In the past, the 39-year old Jane Pauley was replaced on the Today Show with the younger Deborah Norville. The ageist premise of the time was that nobody wanted to see an "aging" woman. My theory is that ad guys and television power guys had to want to bed or at least desire their female anchors. And in commercials, except for dental adhesives or chair lifts, they cast only women they considered sexually viable (i.e. young and "hot"). And in films, the real life directors and actors most often traded in their older wives (often much younger than they were to begin with) for younger ones to help them avoid feeling their age.

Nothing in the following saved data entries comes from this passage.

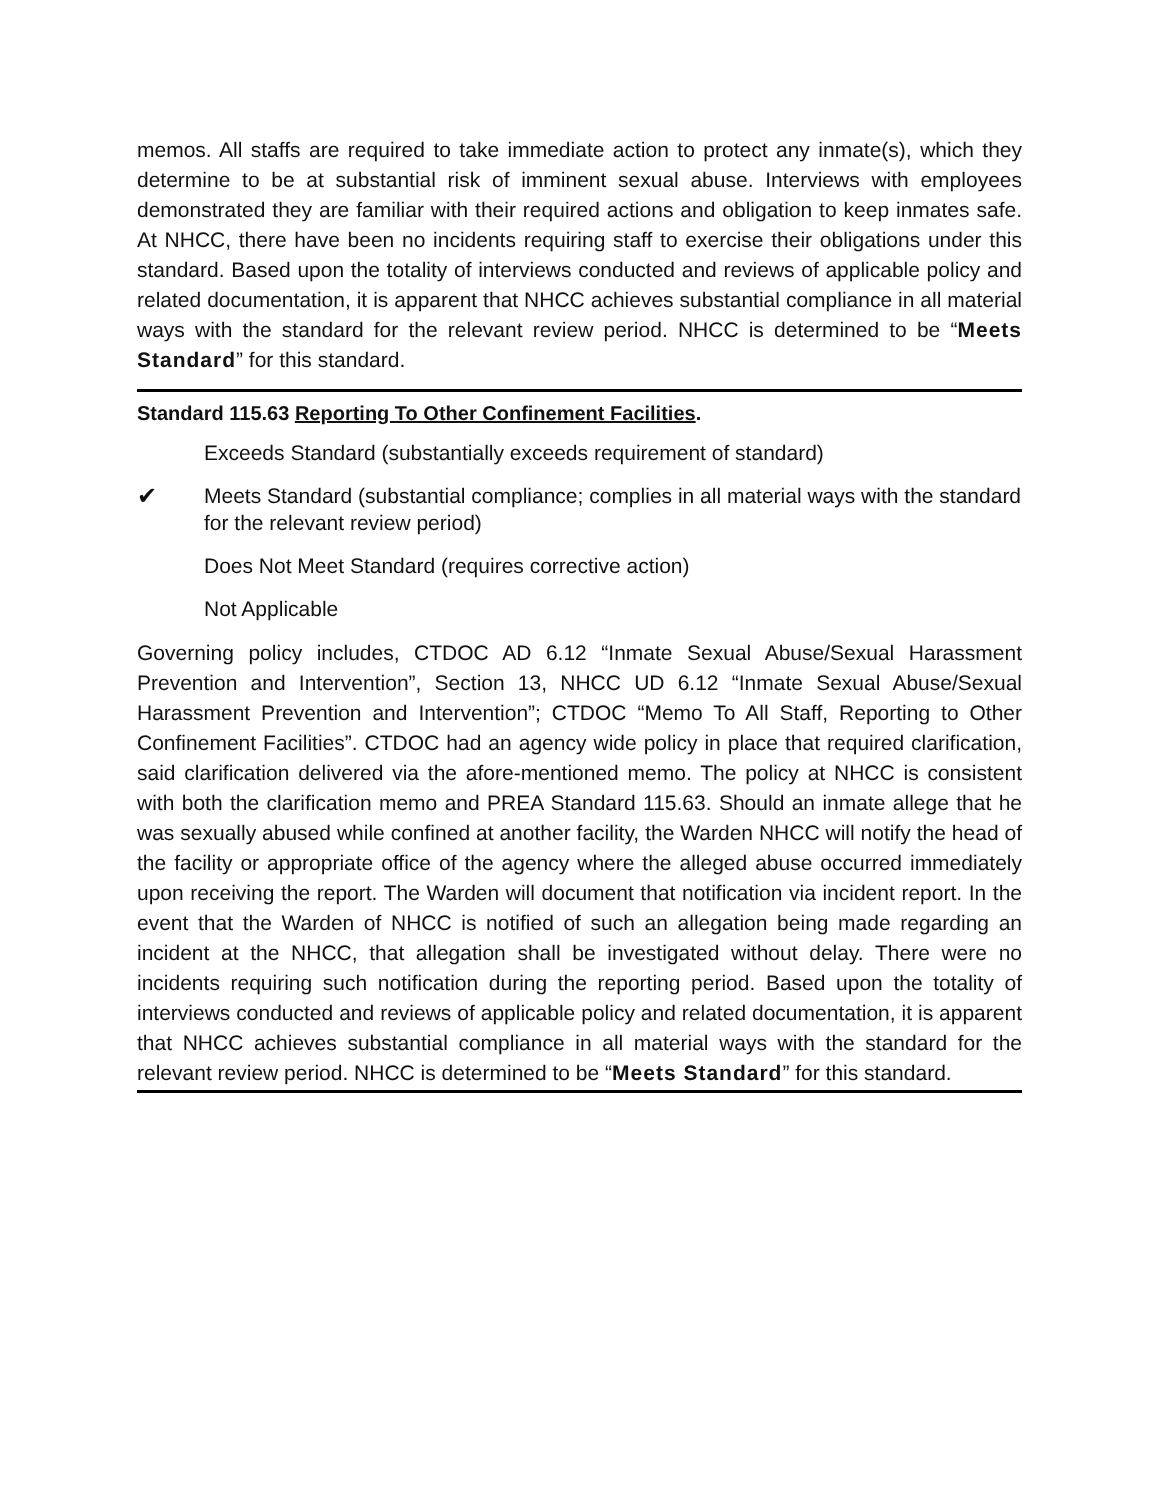memos. All staffs are required to take immediate action to protect any inmate(s), which they determine to be at substantial risk of imminent sexual abuse. Interviews with employees demonstrated they are familiar with their required actions and obligation to keep inmates safe. At NHCC, there have been no incidents requiring staff to exercise their obligations under this standard. Based upon the totality of interviews conducted and reviews of applicable policy and related documentation, it is apparent that NHCC achieves substantial compliance in all material ways with the standard for the relevant review period. NHCC is determined to be “Meets Standard” for this standard.
Standard 115.63 Reporting To Other Confinement Facilities.
Exceeds Standard (substantially exceeds requirement of standard)
✔ Meets Standard (substantial compliance; complies in all material ways with the standard for the relevant review period)
Does Not Meet Standard (requires corrective action)
Not Applicable
Governing policy includes, CTDOC AD 6.12 “Inmate Sexual Abuse/Sexual Harassment Prevention and Intervention”, Section 13, NHCC UD 6.12 “Inmate Sexual Abuse/Sexual Harassment Prevention and Intervention”; CTDOC “Memo To All Staff, Reporting to Other Confinement Facilities”. CTDOC had an agency wide policy in place that required clarification, said clarification delivered via the afore-mentioned memo. The policy at NHCC is consistent with both the clarification memo and PREA Standard 115.63. Should an inmate allege that he was sexually abused while confined at another facility, the Warden NHCC will notify the head of the facility or appropriate office of the agency where the alleged abuse occurred immediately upon receiving the report. The Warden will document that notification via incident report. In the event that the Warden of NHCC is notified of such an allegation being made regarding an incident at the NHCC, that allegation shall be investigated without delay. There were no incidents requiring such notification during the reporting period. Based upon the totality of interviews conducted and reviews of applicable policy and related documentation, it is apparent that NHCC achieves substantial compliance in all material ways with the standard for the relevant review period. NHCC is determined to be “Meets Standard” for this standard.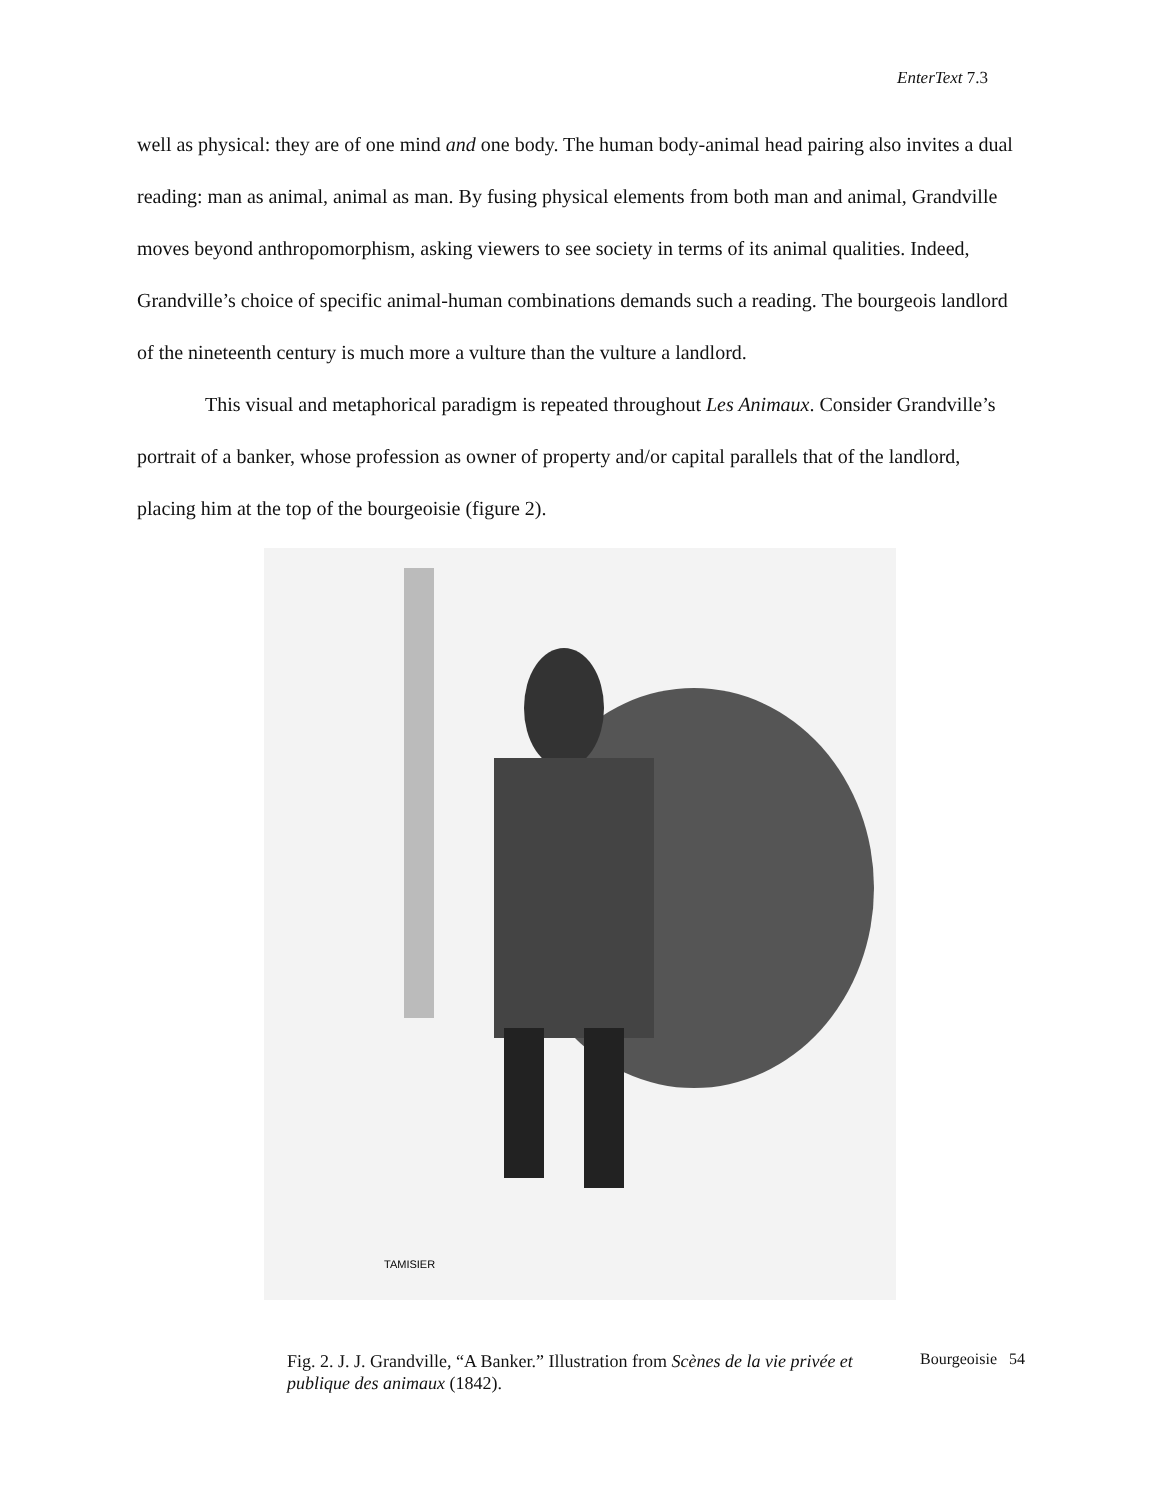EnterText 7.3
well as physical: they are of one mind and one body. The human body-animal head pairing also invites a dual reading: man as animal, animal as man. By fusing physical elements from both man and animal, Grandville moves beyond anthropomorphism, asking viewers to see society in terms of its animal qualities. Indeed, Grandville’s choice of specific animal-human combinations demands such a reading. The bourgeois landlord of the nineteenth century is much more a vulture than the vulture a landlord.
This visual and metaphorical paradigm is repeated throughout Les Animaux. Consider Grandville’s portrait of a banker, whose profession as owner of property and/or capital parallels that of the landlord, placing him at the top of the bourgeoisie (figure 2).
TAMISIER
Fig. 2. J. J. Grandville, “A Banker.” Illustration from Scènes de la vie privée et publique des animaux (1842).
Bourgeoisie 54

Exceptions were Carl Reiner, married to Estelle Reiner, ten years his senior, for sixty-five years and Samuel L. Jackson and LaTonya Richardson, married 40 years, along with a handful of others.

So, if all these public images are in our faces; of youth equals attractiveness or worthiness for women, how are the rest of us ordinary women supposed to feel? In my case, I had a couple of family role models who did not buy into the if-you're-old-you're-over media message and I have several friends who are who I want to be when I grow up--and I'm seventy-three. 

With this blog, my book, and with womens' groups I am facilitating, I hope to empower older women, as well as with becoming most comfortable with my own age--in the manner of Jane Fonda, Lily Tomlin, Dames Helen, Maggie, Penelope and Judy, I hope to be (as Gandhi said, and I'm paraphrasing here), at least a small part of, the change I want to see in the world.